Transcribed page contents:
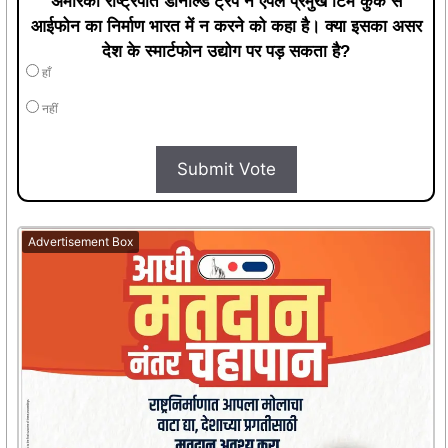
अमेरिकी राष्ट्रपति डोनाल्ड ट्रंप ने एपल प्रमुख टिम कुक से
आईफोन का निर्माण भारत में न करने को कहा है। क्या इसका असर
देश के स्मार्टफोन उद्योग पर पड़ सकता है?
हाँ
नहीं
Submit Vote
Advertisement Box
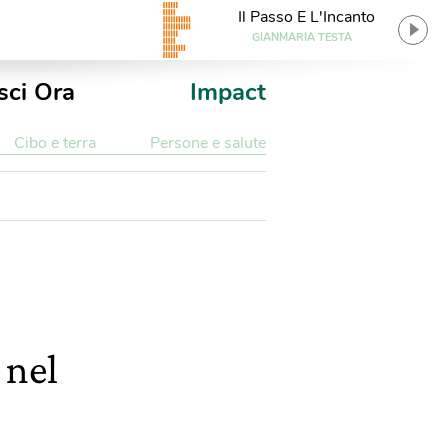
Il Passo E L'Incanto
GIANMARIA TESTA
sci Ora
Impact
Cibo e terra
Persone e salute
 nel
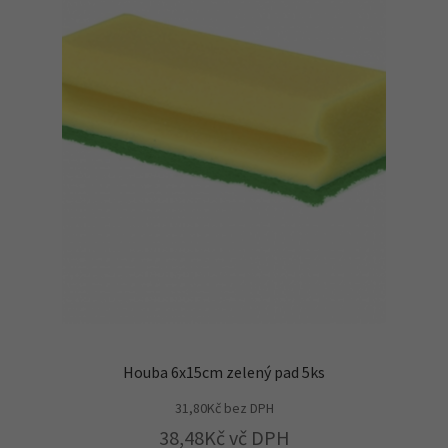
Houba 6x15cm zelený pad 5ks
31,80
Kč
bez DPH
38,48
Kč
vč DPH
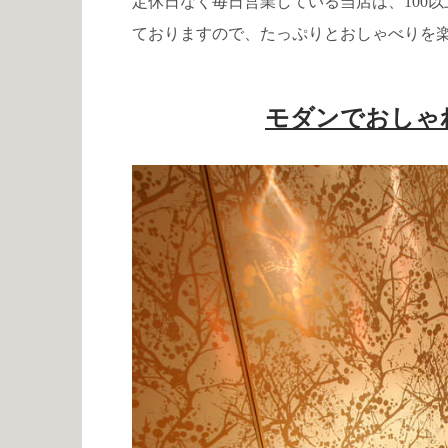
定休日なく毎日営業している当店は、100
ておりますので、たっぷりとおしゃべりを
モダンでおしゃ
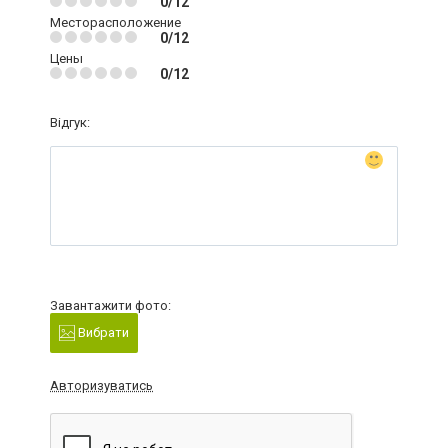
0/12
Месторасположение
0/12
Цены
0/12
Відгук:
Завантажити фото:
Вибрати
Авторизуватись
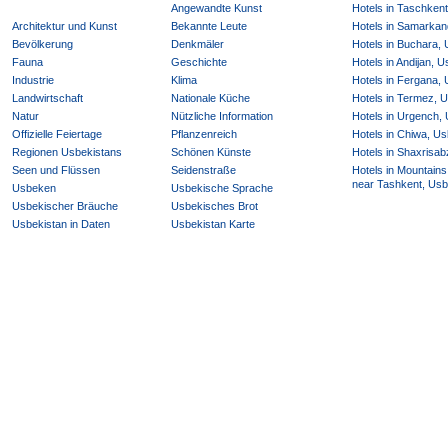
Angewandte Kunst
Hotels in Taschken
Architektur und Kunst
Bekannte Leute
Hotels in Samarkan
Bevölkerung
Denkmäler
Hotels in Buchara,
Fauna
Geschichte
Hotels in Andijan, 
Industrie
Klima
Hotels in Fergana,
Landwirtschaft
Nationale Küche
Hotels in Termez, 
Natur
Nützliche Information
Hotels in Urgench,
Offizielle Feiertage
Pflanzenreich
Hotels in Chiwa, Us
Regionen Usbekistans
Schönen Künste
Hotels in Shaxrisab
Seen und Flüssen
Seidenstraße
Hotels in Mountains
near Tashkent, Usb
Usbeken
Usbekische Sprache
Usbekischer Bräuche
Usbekisches Brot
Usbekistan in Daten
Usbekistan Karte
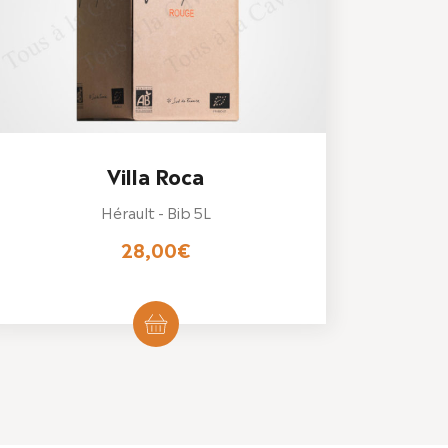
Villa Roca
Hérault - Bib 5L
28,00
€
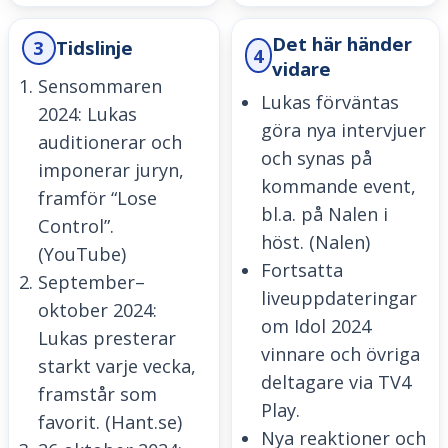
Det här händer
3
Tidslinje
4
vidare
Sensommaren
Lukas förväntas
2024: Lukas
göra nya intervjuer
auditionerar och
och synas på
imponerar juryn,
kommande event,
framför “Lose
bl.a. på Nalen i
Control”.
höst. (Nalen)
(YouTube)
Fortsatta
September–
liveuppdateringar
oktober 2024:
om Idol 2024
Lukas presterar
vinnare och övriga
starkt varje vecka,
deltagare via TV4
framstår som
Play.
favorit. (Hant.se)
Nya reaktioner och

### Task description
Each entry should appear again exactly as written, pictures excluded.

### The completed task
अमेरिकी राष्ट्रपति डोनाल्ड ट्रंप ने एपल प्रमुख टिम कुक से
आईफोन का निर्माण भारत में न करने को कहा है। क्या इसका असर
देश के स्मार्टफोन उद्योग पर पड़ सकता है?
हाँ
नहीं
Submit Vote
Advertisement Box
Il Passo E L'Incanto
GIANMARIA TESTA
sci Ora
Impact
Cibo e terra
Persone e salute
 nel
Houba 6x15cm zelený pad 5ks
31,80
Kč
bez DPH
38,48
Kč
vč DPH
定休日なく毎日営業している当店は、100
ておりますので、たっぷりとおしゃべりを
モダンでおしゃ
0/12
Месторасположение
0/12
Цены
0/12
Відгук:
Завантажити фото:
Вибрати
Авторизуватись
Angewandte Kunst
Hotels in Taschken
Architektur und Kunst
Bekannte Leute
Hotels in Samarkan
Bevölkerung
Denkmäler
Hotels in Buchara,
Fauna
Geschichte
Hotels in Andijan, 
Industrie
Klima
Hotels in Fergana,
Landwirtschaft
Nationale Küche
Hotels in Termez, 
Natur
Nützliche Information
Hotels in Urgench,
Offizielle Feiertage
Pflanzenreich
Hotels in Chiwa, Us
Regionen Usbekistans
Schönen Künste
Hotels in Shaxrisab
Seen und Flüssen
Seidenstraße
Hotels in Mountains
near Tashkent, Usb
Usbeken
Usbekische Sprache
Usbekischer Bräuche
Usbekisches Brot
Usbekistan in Daten
Usbekistan Karte
Villa Roca
Hérault - Bib 5L
28,00
€
Det här händer
3
Tidslinje
4
vidare
Sensommaren
Lukas förväntas
2024: Lukas
göra nya intervjuer
auditionerar och
och synas på
imponerar juryn,
kommande event,
framför “Lose
bl.a. på Nalen i
Control”.
höst. (Nalen)
(YouTube)
Fortsatta
September–
liveuppdateringar
oktober 2024:
om Idol 2024
Lukas presterar
vinnare och övriga
starkt varje vecka,
deltagare via TV4
framstår som
Play.
favorit. (Hant.se)
Nya reaktioner och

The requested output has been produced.